Appendix C - About the Audit

C.1 Objective

To assess the effectiveness of cyber security processes including:

• The effectiveness of cyber security risk identification and assessment processes to ensure the completeness and consistency of risks (Sprint I); and
• The effectiveness of governance, oversight, and decision-making around risk response and resource prioritization as part of the cyber security risk management program (Sprint II).

C.2 Scope

The overall scope of this audit was the period between April 1, 2023 and March 31, 2024. Areas within scope included:

• Sprint I: Cyber security risk identification and assessment processes, including associated roles and responsibilities, governance and oversight, and threat assessment processes.
• Sprint II: Risk response, governance, and resource prioritization processes, including planning and decision-making, risk response action plans and monitoring, resource analysis, allocation, and prioritization.
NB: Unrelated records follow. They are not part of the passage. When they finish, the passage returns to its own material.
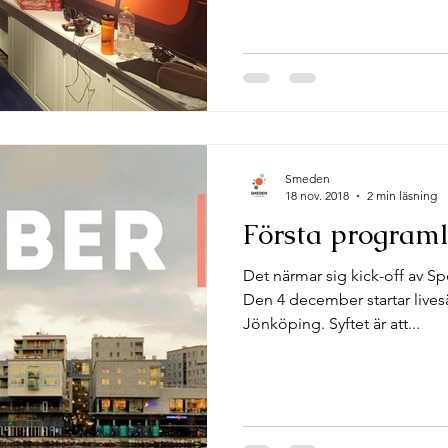
Smeden
18 nov. 2018
2 min läsning
Första programl
Det närmar sig kick-off av S
Den 4 december startar lives
Jönköping. Syftet är att...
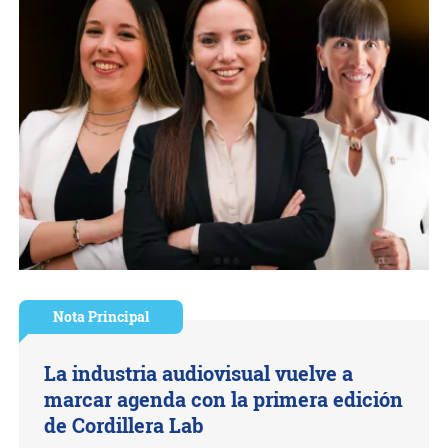
Nota Principal
La industria audiovisual vuelve a
marcar agenda con la primera edición
de Cordillera Lab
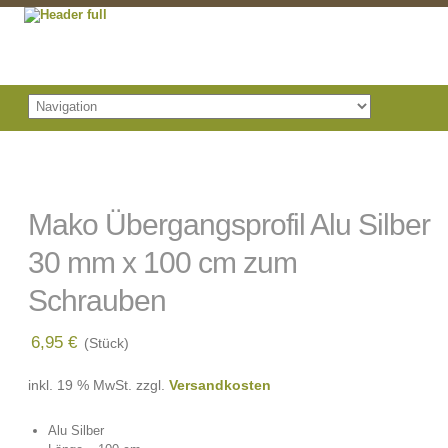
Mako Übergangsprofil Alu Silber
30 mm x 100 cm zum
Schrauben
6,95
€
(Stück)
inkl. 19 % MwSt.
zzgl.
Versandkosten
Alu Silber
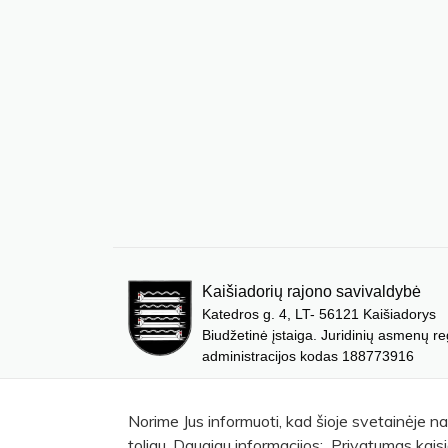
Kaišiadorių rajono savivaldybė
Katedros g. 4, LT- 56121 Kaišiadorys
Biudžetinė įstaiga. Juridinių asmenų re
administracijos kodas 188773916
Norime Jus informuoti, kad šioje svetainėje n
toliau. Daugiau informacijos: Privatumas kaisi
Adjustments to Planned Scope: The initial audit scope included coverage related to third party risk management and recovery processes. However, during the audit, first-line had initiated work in these areas, which required adjustment to timing, specifically in:

• Third-Party Risk: The first line is obtaining an externally resourced assessment of third-party risk, including development of a third-party risk framework.
• Recovery Processes: There is a significant refresh of OSFI's Business Continuity Plan (BCP) underway, including revision of Business Impact Assessments (BIA) and operational continuity planning.

Given that these changes have a significant impact on current processes, audit coverage of these areas has been deferred, and will be assessed as part of the FY2025-27 RBAP processes to ensure assurance activities add value. IA will also monitor progress on the initiatives identified to identify potential advisory opportunities.
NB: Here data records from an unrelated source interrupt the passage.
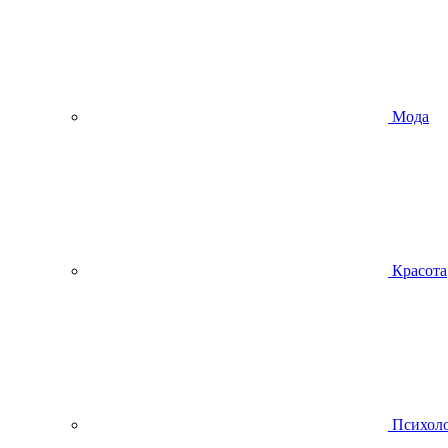
Мода
Красота
Психол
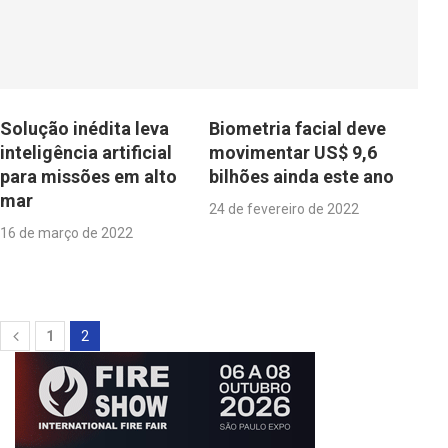
Solução inédita leva
Biometria facial deve
inteligência artificial
movimentar US$ 9,6
para missões em alto
bilhões ainda este ano
mar
24 de fevereiro de 2022
16 de março de 2022
1
2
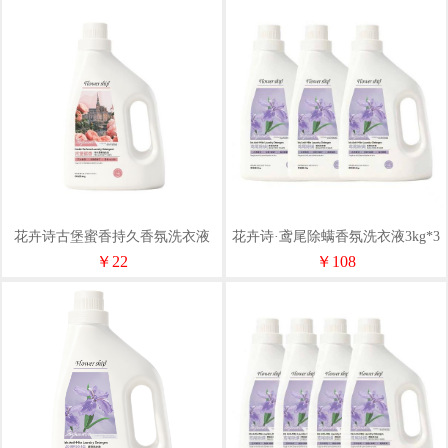
花卉诗古堡蜜香持久香氛洗衣液
花卉诗·鸢尾除螨香氛洗衣液3kg*3
2020G
瓶（包销）
￥22
￥108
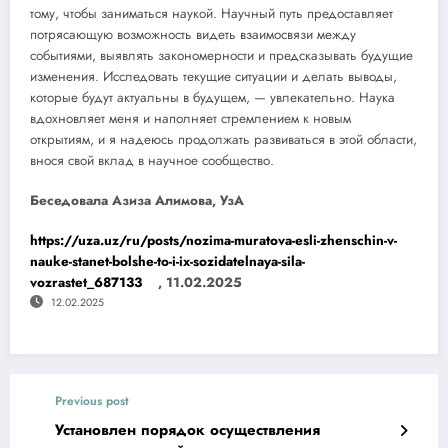
тому, чтобы заниматься наукой. Научный путь предоставляет
потрясающую возможность видеть взаимосвязи между
событиями, выявлять закономерности и предсказывать будущие
изменения. Исследовать текущие ситуации и делать выводы,
которые будут актуальны в будущем, — увлекательно. Наука
вдохновляет меня и наполняет стремлением к новым
открытиям, и я надеюсь продолжать развиваться в этой области,
внося свой вклад в научное сообщество.
Беседовала Азиза Алимова, УзА
https://uza.uz/ru/posts/nozima-muratova-esli-zhenschin-v-
nauke-stanet-bolshe-to-i-ix-sozidatelnaya-sila-
vozrastet_687133
, 11.02.2025
12.02.2025
Previous post
Установлен порядок осуществления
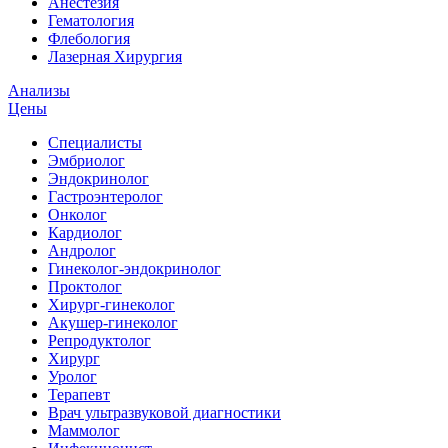
Анестезия
Гематология
Флебология
Лазерная Хирургия
Анализы
Цены
Специалисты
Эмбриолог
Эндокринолог
Гастроэнтеролог
Онколог
Кардиолог
Андролог
Гинеколог-эндокринолог
Проктолог
Хирург-гинеколог
Акушер-гинеколог
Репродуктолог
Хирург
Уролог
Терапевт
Врач ультразвуковой диагностики
Маммолог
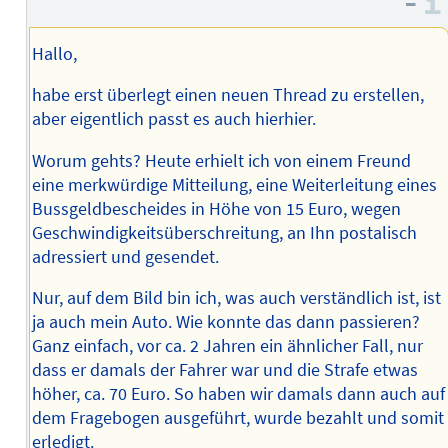
–
Hallo,
habe erst überlegt einen neuen Thread zu erstellen,
aber eigentlich passt es auch hierhier.
Worum gehts? Heute erhielt ich von einem Freund
eine merkwürdige Mitteilung, eine Weiterleitung eines
Bussgeldbescheides in Höhe von 15 Euro, wegen
Geschwindigkeitsüberschreitung, an Ihn postalisch
adressiert und gesendet.
Nur, auf dem Bild bin ich, was auch verständlich ist, ist
ja auch mein Auto. Wie konnte das dann passieren?
Ganz einfach, vor ca. 2 Jahren ein ähnlicher Fall, nur
dass er damals der Fahrer war und die Strafe etwas
höher, ca. 70 Euro. So haben wir damals dann auch auf
dem Fragebogen ausgeführt, wurde bezahlt und somit
erledigt.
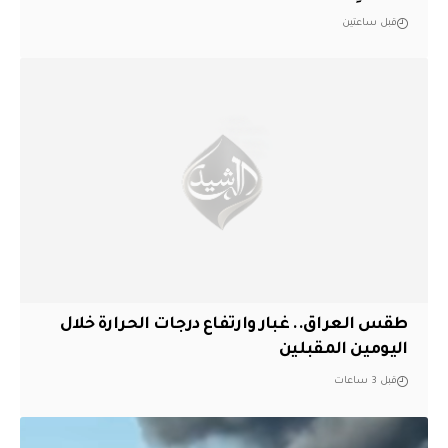
قبل ساعتين
طقس العراق.. غبار وارتفاع درجات الحرارة خلال
اليومين المقبلين
قبل 3 ساعات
C.3 Approach and Methodology

The audit leveraged agile methodologies and used a phased approach to cover cyber security risk management and governance processes, including those within the CIO and CSO groups, as well as broader enterprise-wide processes.

The audit was conducted through document reviews, interviews, and process walkthroughs. Limited sample-based testing was conducted to assess the operational effectiveness of governance processes.

C.4 Audit Criteria

The following criteria were established for this audit (based on the scope adjustment outlined above):

C.5 Statement of Conformance

This review was conducted in conformance with the Institute of Internal Auditors' International Standards for the Professional Practice of Internal Auditing, consistent with the TB's Policy on Internal Audit, and as supported by the results of the Quality Assurance and Improvement Program.

C.6 Previous Audit Engagements

IA previously conducted an audit of OSFI's cyber security practice in 2018. The audit focused on cyber security processes and controls; and audit recommendations were issued for the consistent application and oversight of security practices for handling sensitive industry information. All recommendations have since been addressed by management and closed by IA.

Additionally, IA conducted a review of policies and practices related to information security in 2023. Three recommendations were issued relating to risk management processes and accountabilities, tracking of risk mitigation activities, and updates to security policies and training programmes. These recommendations are currently in-progress for implementation.